Last week, Councilwoman Elizabeth Crowley hosted an event to unveil over 70 new signs that will mark the 990-building Central Ridgewood Historic District, which was designated by the Landmarks Preservation Commission (LPC) in 2014.
“It's so important that we're able to preserve the rich history and culture that Ridgewood has to provide,” she said. “Although we've been able to do so much preservation, we still have more to do.”
Historic districts to the north and south were landmarked in 2009 and 2010. The central district was the first landmark designated in LPC chairwoman Meenakshi Srinivasan's tenure.
“I was struck by its historic uniformity, its cohesive streetscape of yellow brick, and the wide extent of these rowhouses,” she said. “And the fact that it's in Queens, a borough of immigrants, a place for all classes and cultures, made it all the more exciting.”
The district represents one of the most architecturally distinguished enclaves of working-class dwellings built in New York City during the early 20th century, Srinivasan explained.
“Ridgewood became an ideal location for upwardly mobile German immigrants that were overcrowded in Bushwick, Williamsburg and the Lower East Side,” Srinivasan said.
Community Board 5 chairman Vincent Arcuri's father was born in Ridgewood in the early 1900s and had his business here.

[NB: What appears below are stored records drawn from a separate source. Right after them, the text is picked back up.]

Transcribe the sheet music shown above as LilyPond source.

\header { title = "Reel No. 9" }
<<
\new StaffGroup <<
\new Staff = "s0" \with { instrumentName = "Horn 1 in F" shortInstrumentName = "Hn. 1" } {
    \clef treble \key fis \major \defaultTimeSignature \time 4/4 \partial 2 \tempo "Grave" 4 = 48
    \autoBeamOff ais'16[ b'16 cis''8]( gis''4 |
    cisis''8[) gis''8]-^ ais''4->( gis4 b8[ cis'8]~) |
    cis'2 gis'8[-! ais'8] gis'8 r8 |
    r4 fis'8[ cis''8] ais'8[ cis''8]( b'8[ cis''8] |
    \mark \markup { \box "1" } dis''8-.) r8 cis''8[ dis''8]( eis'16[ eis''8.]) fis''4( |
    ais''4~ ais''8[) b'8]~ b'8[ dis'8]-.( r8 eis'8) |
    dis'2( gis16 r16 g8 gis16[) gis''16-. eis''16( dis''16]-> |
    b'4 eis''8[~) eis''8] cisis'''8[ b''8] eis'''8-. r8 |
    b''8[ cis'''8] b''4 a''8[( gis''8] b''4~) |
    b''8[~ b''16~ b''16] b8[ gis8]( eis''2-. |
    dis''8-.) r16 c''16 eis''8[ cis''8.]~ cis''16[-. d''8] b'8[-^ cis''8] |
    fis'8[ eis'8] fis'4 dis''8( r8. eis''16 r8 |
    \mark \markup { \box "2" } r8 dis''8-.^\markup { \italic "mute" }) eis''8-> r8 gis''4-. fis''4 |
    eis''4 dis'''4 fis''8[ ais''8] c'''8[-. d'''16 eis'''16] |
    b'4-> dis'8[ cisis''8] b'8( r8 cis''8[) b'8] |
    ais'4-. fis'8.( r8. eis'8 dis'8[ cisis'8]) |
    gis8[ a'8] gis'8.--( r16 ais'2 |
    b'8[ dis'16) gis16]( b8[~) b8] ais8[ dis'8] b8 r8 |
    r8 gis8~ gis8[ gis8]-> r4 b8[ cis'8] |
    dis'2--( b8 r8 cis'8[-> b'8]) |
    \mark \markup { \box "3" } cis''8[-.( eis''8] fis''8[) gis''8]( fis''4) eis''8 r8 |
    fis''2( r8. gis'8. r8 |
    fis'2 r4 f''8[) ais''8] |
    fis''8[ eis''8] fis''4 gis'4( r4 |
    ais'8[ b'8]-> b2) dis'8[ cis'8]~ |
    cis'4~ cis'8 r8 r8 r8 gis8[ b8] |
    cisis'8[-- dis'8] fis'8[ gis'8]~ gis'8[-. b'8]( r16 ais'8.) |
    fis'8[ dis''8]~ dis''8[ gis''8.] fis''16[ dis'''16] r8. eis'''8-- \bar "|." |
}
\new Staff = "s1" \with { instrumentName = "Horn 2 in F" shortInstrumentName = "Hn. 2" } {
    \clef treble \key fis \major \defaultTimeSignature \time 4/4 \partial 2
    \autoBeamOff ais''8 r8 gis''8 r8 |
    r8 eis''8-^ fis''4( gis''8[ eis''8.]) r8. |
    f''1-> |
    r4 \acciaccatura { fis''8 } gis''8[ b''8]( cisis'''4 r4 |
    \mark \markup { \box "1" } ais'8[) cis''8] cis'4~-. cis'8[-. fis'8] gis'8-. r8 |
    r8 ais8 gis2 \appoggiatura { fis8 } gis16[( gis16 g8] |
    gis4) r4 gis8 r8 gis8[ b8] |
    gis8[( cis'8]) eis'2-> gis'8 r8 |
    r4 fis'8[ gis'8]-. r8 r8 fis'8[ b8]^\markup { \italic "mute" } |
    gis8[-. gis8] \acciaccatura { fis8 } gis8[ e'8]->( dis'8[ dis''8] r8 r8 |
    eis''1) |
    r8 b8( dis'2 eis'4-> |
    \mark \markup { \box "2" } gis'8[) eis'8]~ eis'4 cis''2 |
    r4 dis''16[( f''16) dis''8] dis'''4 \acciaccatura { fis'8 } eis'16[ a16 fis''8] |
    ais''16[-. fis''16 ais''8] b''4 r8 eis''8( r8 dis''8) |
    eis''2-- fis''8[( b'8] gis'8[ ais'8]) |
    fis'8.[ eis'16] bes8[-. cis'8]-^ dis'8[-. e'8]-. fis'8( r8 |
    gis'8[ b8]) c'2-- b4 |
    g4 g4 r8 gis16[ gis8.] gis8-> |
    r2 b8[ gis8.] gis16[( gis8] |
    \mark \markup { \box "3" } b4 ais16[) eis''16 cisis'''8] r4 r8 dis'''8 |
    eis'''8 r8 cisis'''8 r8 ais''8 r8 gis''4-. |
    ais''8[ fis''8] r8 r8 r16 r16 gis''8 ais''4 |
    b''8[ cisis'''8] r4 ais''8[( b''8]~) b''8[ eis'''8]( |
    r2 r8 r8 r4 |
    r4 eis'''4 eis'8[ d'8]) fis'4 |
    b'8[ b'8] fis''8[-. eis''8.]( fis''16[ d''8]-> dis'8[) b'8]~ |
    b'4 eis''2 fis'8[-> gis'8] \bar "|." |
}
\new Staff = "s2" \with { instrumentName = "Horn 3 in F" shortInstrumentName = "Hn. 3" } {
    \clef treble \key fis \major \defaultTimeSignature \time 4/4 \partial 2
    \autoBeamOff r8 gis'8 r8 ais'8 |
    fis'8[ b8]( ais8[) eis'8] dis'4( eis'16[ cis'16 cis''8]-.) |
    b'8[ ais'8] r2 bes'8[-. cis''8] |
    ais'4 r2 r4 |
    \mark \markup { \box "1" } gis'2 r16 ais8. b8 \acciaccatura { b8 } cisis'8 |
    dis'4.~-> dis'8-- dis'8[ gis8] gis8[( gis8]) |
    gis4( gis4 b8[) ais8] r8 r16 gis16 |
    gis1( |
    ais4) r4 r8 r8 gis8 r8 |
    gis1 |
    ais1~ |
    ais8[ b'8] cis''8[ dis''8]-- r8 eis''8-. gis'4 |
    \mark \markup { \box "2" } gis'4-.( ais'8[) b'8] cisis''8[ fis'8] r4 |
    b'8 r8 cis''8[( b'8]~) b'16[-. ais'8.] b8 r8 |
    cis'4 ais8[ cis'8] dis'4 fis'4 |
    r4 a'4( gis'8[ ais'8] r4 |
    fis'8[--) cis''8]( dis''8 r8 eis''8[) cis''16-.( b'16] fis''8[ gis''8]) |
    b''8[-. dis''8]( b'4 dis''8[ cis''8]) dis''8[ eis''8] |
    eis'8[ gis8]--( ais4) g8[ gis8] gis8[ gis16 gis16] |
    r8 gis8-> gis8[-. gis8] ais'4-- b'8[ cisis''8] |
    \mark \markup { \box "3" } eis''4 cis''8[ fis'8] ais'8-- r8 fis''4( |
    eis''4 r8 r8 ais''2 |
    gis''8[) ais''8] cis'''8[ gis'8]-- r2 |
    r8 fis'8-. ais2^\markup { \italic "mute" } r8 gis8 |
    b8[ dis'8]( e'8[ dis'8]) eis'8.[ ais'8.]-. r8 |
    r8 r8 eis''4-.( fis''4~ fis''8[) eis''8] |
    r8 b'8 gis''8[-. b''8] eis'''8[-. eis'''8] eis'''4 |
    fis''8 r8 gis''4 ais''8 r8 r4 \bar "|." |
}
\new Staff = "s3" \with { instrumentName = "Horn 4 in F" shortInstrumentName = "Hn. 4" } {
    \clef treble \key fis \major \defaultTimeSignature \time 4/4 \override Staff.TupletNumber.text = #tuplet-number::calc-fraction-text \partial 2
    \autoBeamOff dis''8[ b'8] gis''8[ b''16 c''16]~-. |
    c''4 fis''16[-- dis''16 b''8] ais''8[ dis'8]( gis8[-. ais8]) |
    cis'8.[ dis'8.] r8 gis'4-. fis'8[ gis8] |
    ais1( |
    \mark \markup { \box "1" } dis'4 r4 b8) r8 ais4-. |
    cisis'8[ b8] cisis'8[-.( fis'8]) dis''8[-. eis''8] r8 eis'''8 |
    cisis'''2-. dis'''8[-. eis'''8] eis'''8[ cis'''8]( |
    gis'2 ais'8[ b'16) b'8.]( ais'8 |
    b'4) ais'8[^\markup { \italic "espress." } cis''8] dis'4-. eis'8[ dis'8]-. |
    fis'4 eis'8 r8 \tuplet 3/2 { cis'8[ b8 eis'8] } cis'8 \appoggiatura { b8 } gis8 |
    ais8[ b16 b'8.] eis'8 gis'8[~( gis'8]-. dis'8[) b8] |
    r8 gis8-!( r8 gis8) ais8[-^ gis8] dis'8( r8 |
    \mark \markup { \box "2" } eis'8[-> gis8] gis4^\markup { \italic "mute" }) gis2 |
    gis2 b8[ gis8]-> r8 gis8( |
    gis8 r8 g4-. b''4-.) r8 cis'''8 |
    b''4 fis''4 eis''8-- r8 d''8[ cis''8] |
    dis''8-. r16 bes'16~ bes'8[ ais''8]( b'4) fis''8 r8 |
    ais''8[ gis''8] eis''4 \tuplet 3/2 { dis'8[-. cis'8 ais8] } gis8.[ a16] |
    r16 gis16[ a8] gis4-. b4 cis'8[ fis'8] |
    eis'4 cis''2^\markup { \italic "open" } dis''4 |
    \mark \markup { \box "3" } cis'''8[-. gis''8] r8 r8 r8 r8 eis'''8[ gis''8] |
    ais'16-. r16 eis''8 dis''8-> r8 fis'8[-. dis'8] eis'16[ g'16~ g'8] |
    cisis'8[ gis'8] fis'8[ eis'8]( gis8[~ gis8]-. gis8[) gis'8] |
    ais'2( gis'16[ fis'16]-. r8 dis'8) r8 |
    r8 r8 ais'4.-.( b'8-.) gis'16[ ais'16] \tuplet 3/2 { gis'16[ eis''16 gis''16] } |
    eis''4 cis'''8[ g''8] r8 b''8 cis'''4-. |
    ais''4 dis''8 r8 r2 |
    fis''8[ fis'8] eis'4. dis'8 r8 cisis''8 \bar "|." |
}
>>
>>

He eventually moved to Glendale, but has spent his entire life in the area, so he's seen it go through many different changes.
"You could see that by the new influx of immigrants, the hipsters are coming, they're here already,” he said. “Everybody wants to be in New York and I think half of them want to be in Ridgewood or Glendale."
The city is actually lagging behind the federal and state register of historic places, which recognizes 2,982 buildings in Ridgewood while the city has granted landmark status to just 1,329. The city's landmark designation is the only one that ensures preservation.
There's a push by the Greater Ridgewood Restoration Corporation to designate the blocks bound by Seneca Avenue, St. Nicholas Avenue, Stockholm Street and Myrtle Avenue as a historic district as well. That area is represented by Councilman Antonio Reynoso.
“I hope that we can get everything landmarked and in a timely fashion,” Reynoso said. “We've been trying very hard for a long time, even before I was a council member, to get the historic parts of the district that are already federally and state recognized into the city process.”